§ Data to examine:
**********

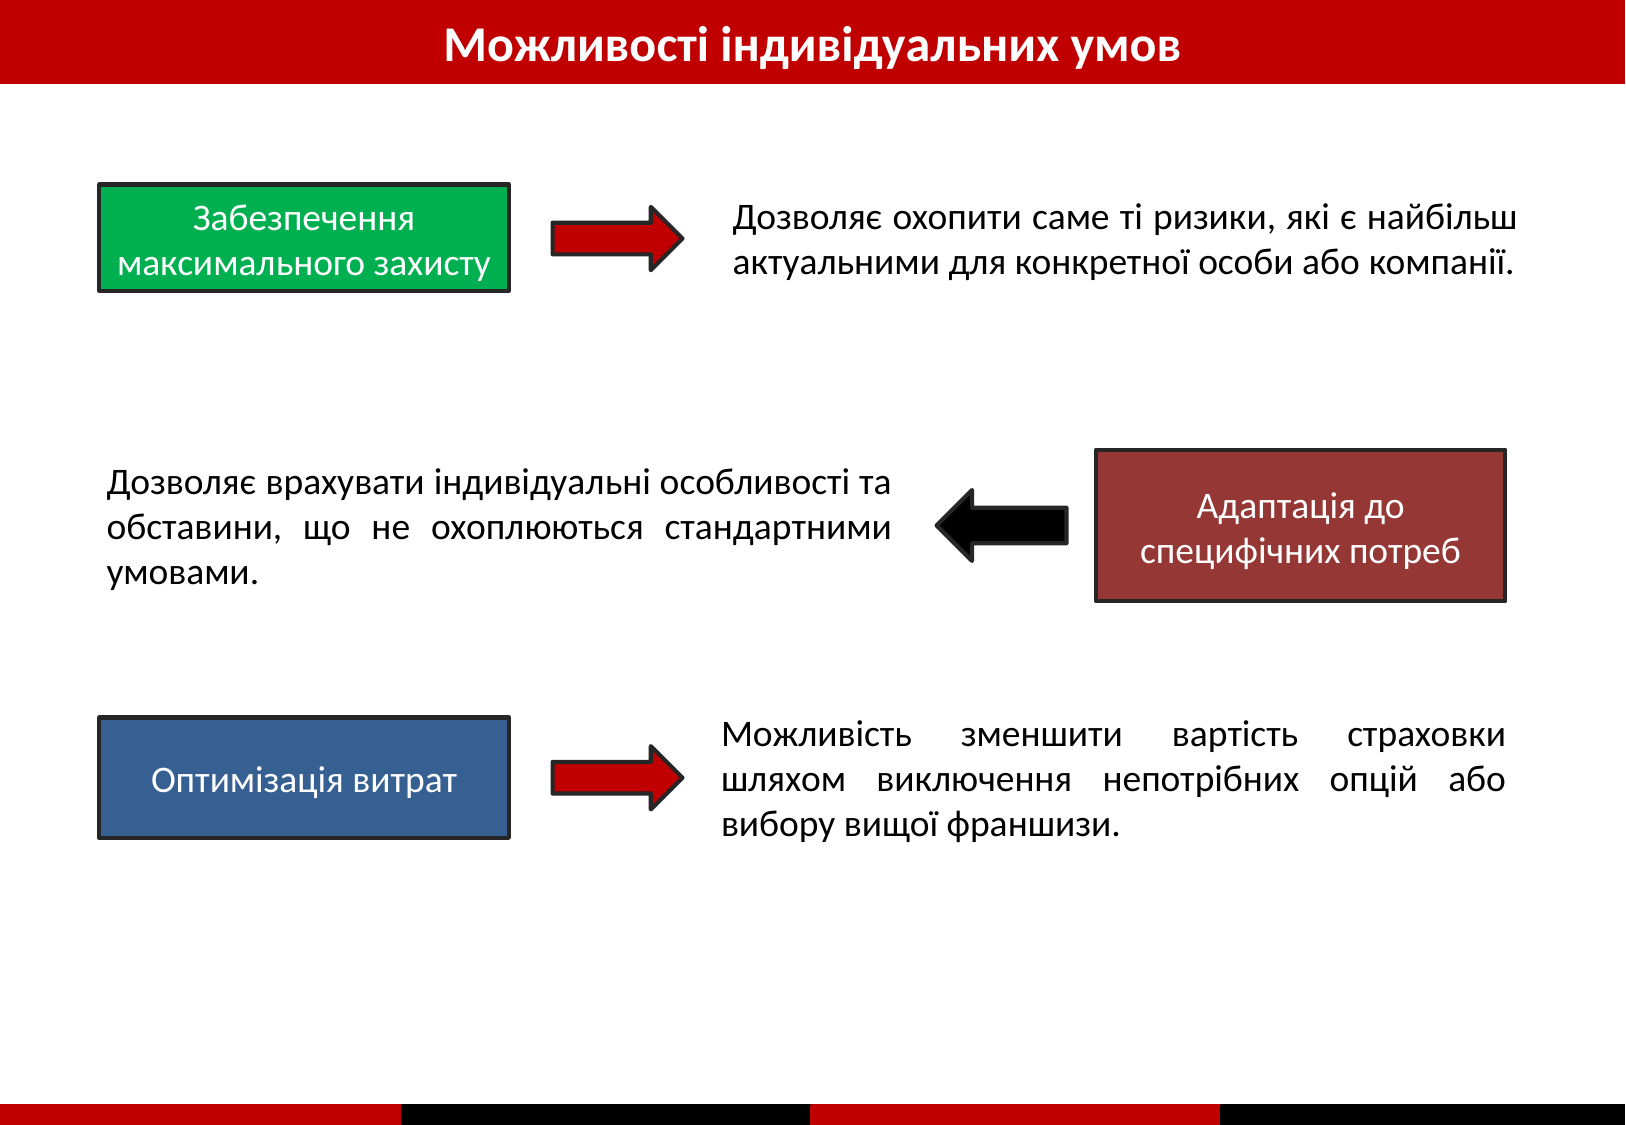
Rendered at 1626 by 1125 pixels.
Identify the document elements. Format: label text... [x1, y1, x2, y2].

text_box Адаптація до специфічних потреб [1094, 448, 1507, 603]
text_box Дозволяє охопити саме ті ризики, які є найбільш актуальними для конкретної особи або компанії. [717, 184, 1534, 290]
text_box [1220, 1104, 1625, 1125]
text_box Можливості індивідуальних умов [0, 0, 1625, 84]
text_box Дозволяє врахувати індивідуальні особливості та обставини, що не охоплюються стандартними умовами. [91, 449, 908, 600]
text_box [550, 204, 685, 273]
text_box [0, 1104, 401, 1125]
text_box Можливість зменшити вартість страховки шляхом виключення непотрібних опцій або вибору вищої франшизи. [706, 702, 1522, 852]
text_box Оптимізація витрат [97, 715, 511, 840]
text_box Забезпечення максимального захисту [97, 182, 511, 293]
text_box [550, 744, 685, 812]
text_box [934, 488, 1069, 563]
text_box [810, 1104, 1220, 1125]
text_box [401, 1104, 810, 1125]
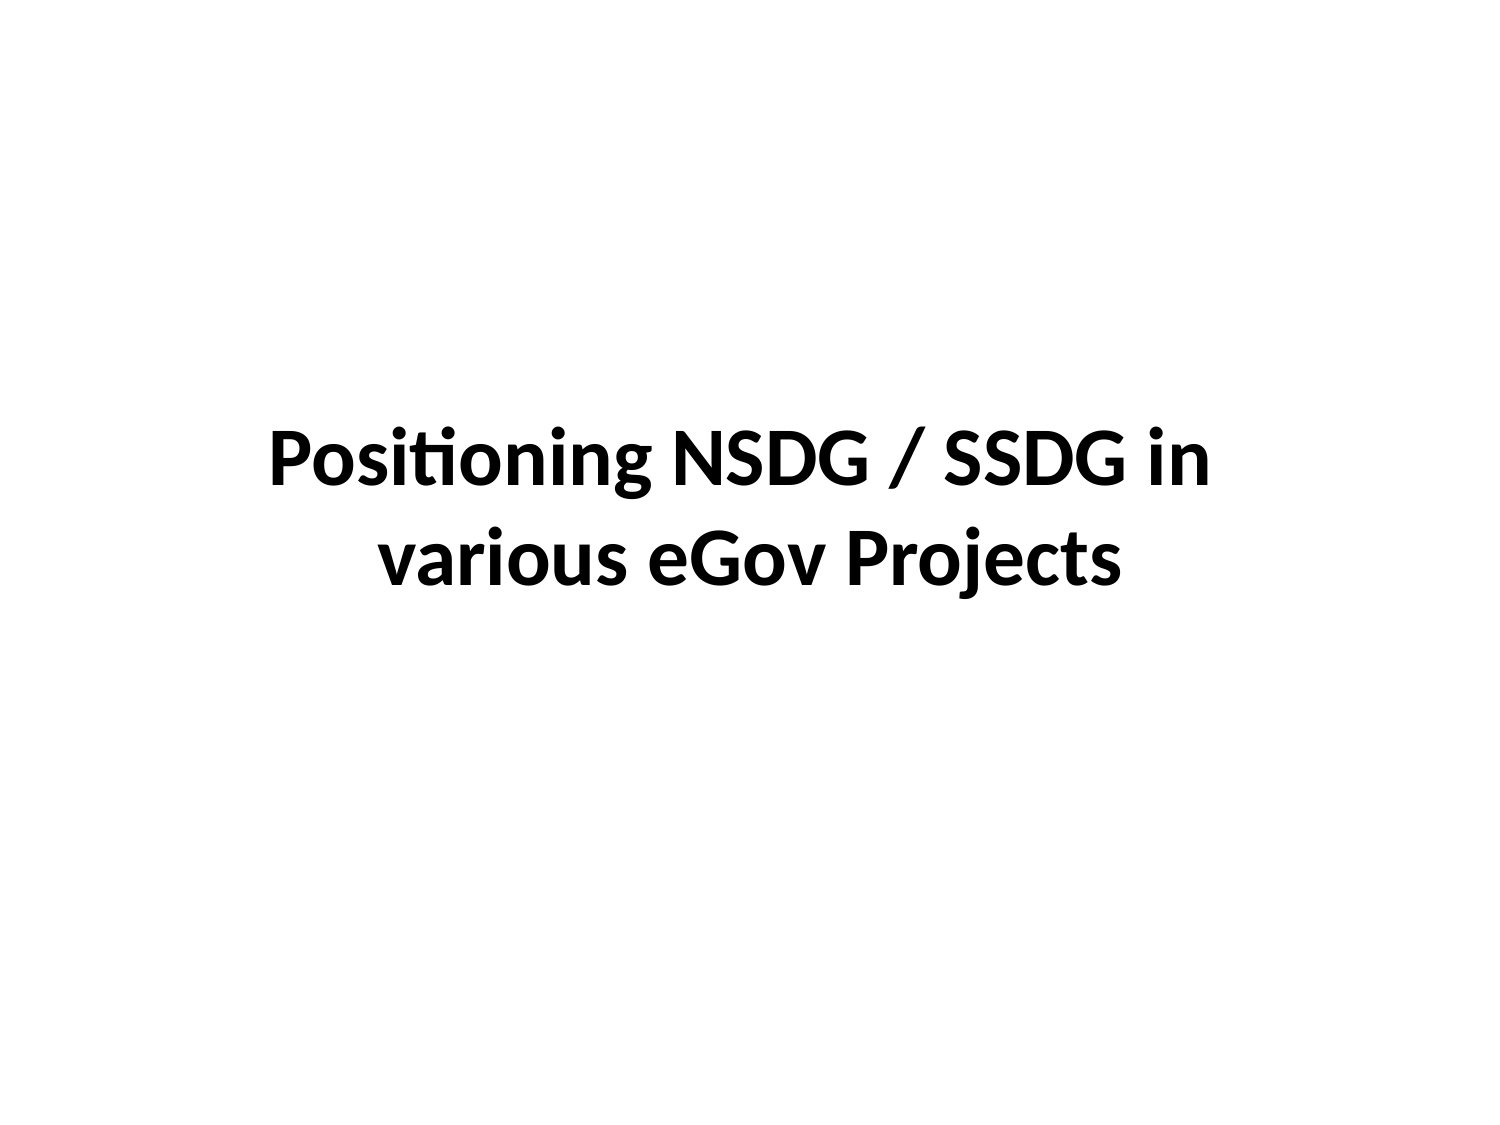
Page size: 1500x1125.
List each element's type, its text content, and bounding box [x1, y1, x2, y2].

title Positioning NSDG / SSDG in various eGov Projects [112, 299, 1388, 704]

**********

Starting at the line with "List each element's", copy every line down to the last one above, exactly as written and with nothing else.

List each element's type, its text content, and bounding box [x1, y1, x2, y2].

title Positioning NSDG / SSDG in various eGov Projects [112, 299, 1388, 704]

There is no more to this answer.